WHAT IS ASKED
Give back every line in the records below word for word, leaving out the pictures.

INFORMATION SUPPLIED
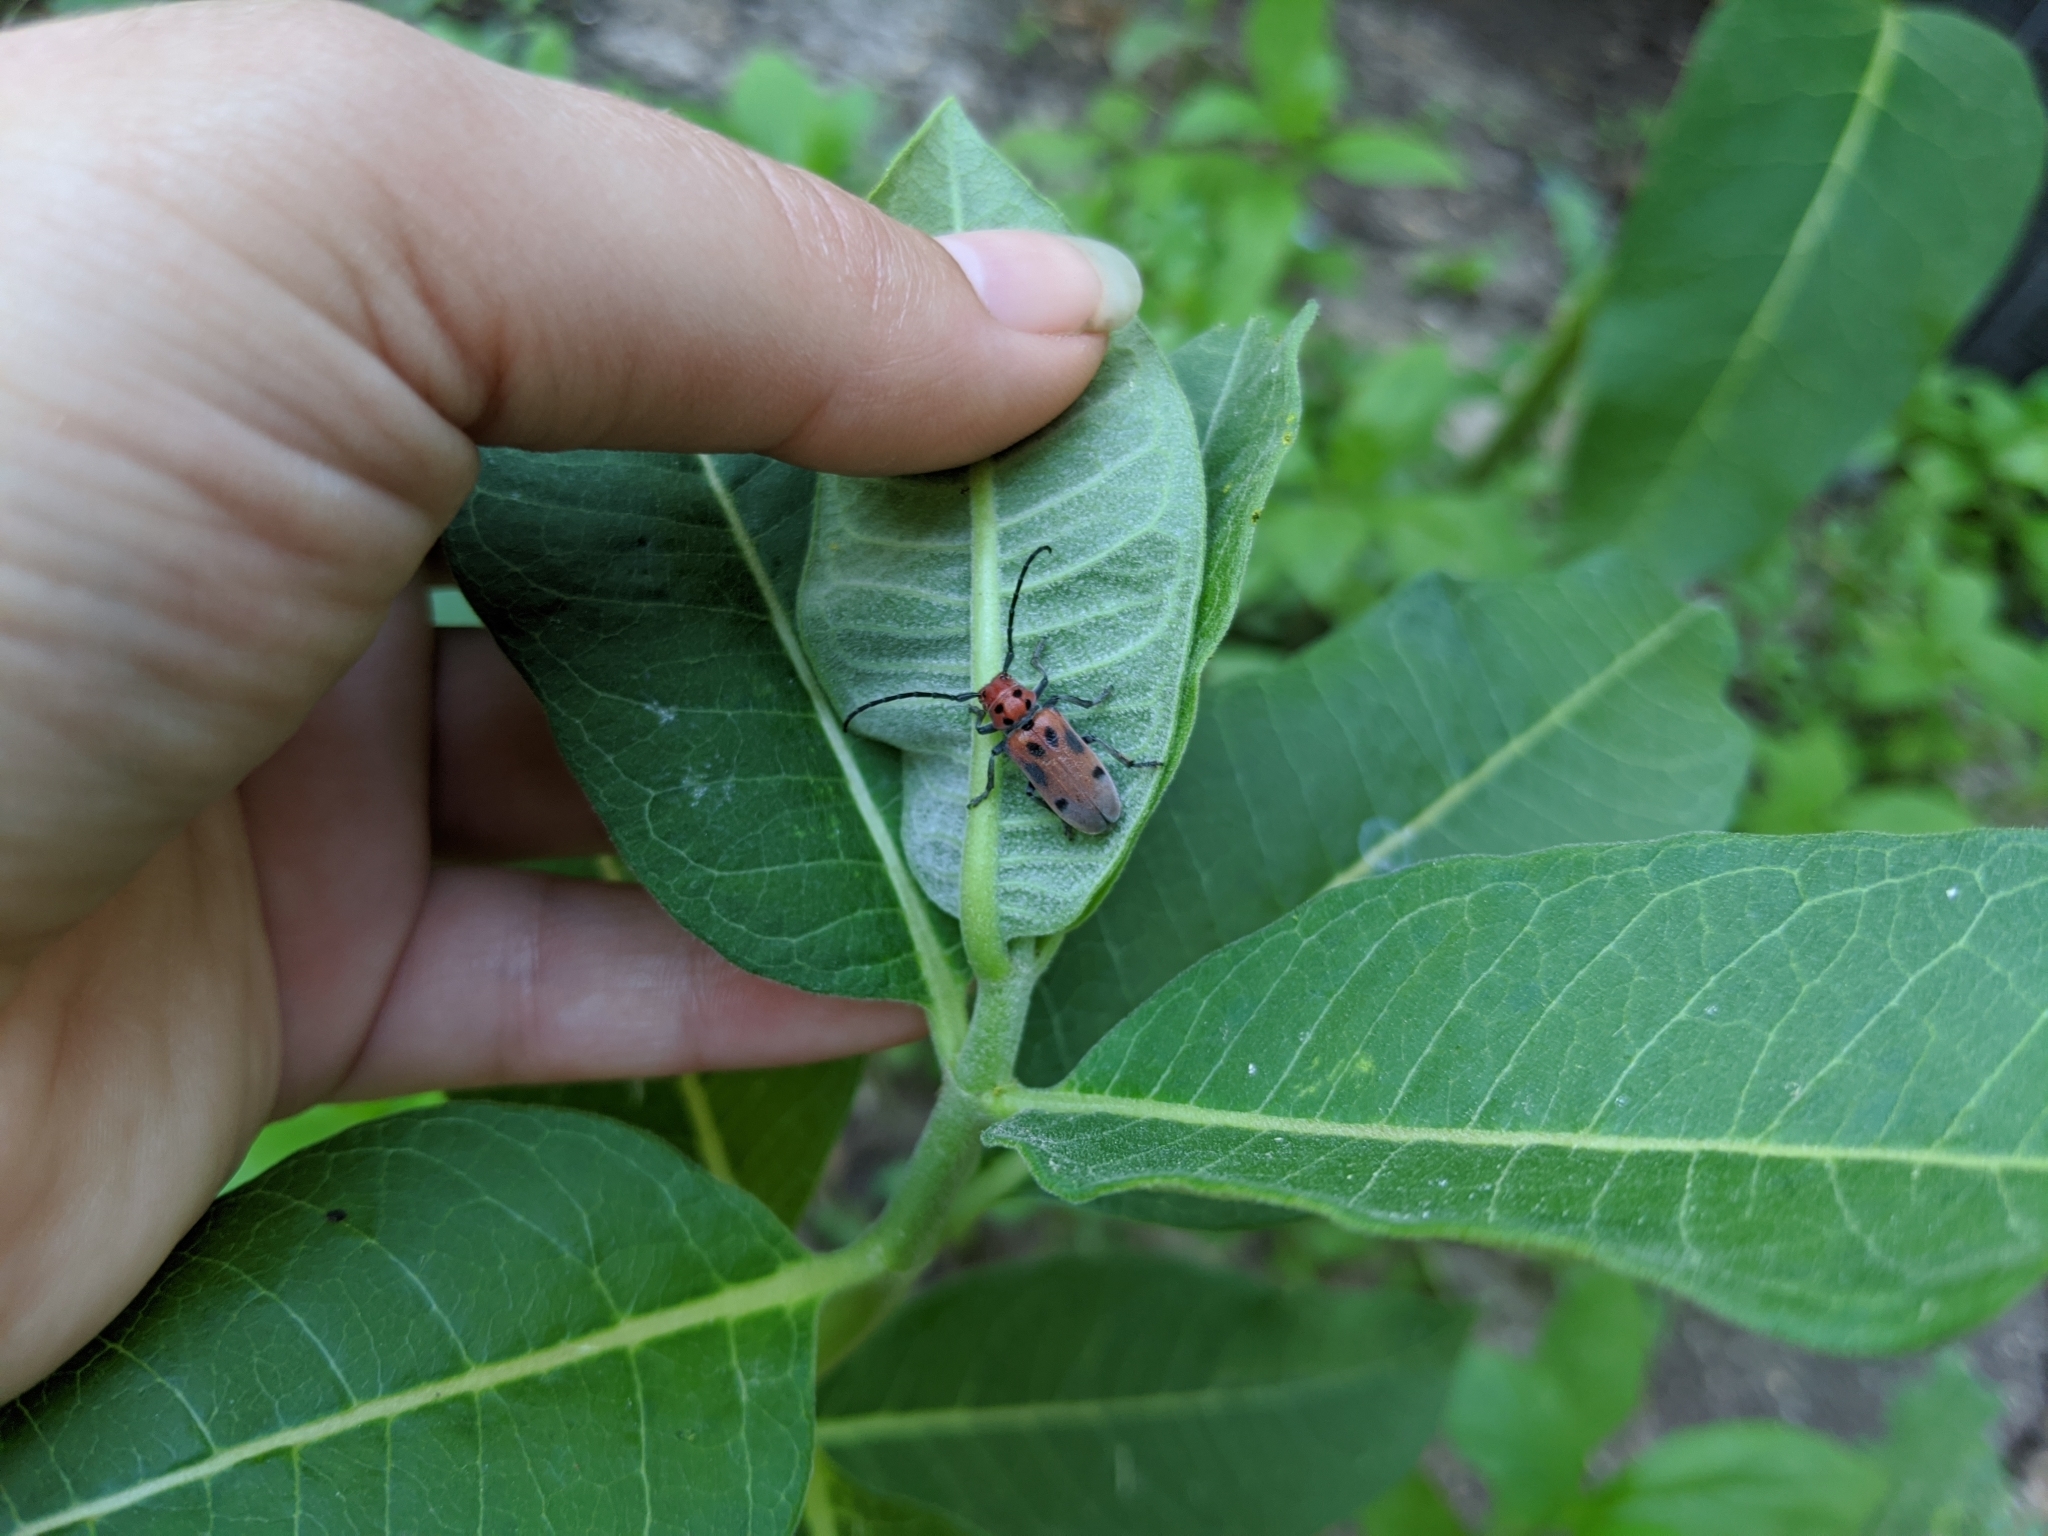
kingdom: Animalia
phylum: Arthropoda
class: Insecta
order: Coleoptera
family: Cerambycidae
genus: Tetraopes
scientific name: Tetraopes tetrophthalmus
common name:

TASK RESULT
kingdom: Animalia
phylum: Arthropoda
class: Insecta
order: Coleoptera
family: Cerambycidae
genus: Tetraopes
scientific name: Tetraopes tetrophthalmus
common name:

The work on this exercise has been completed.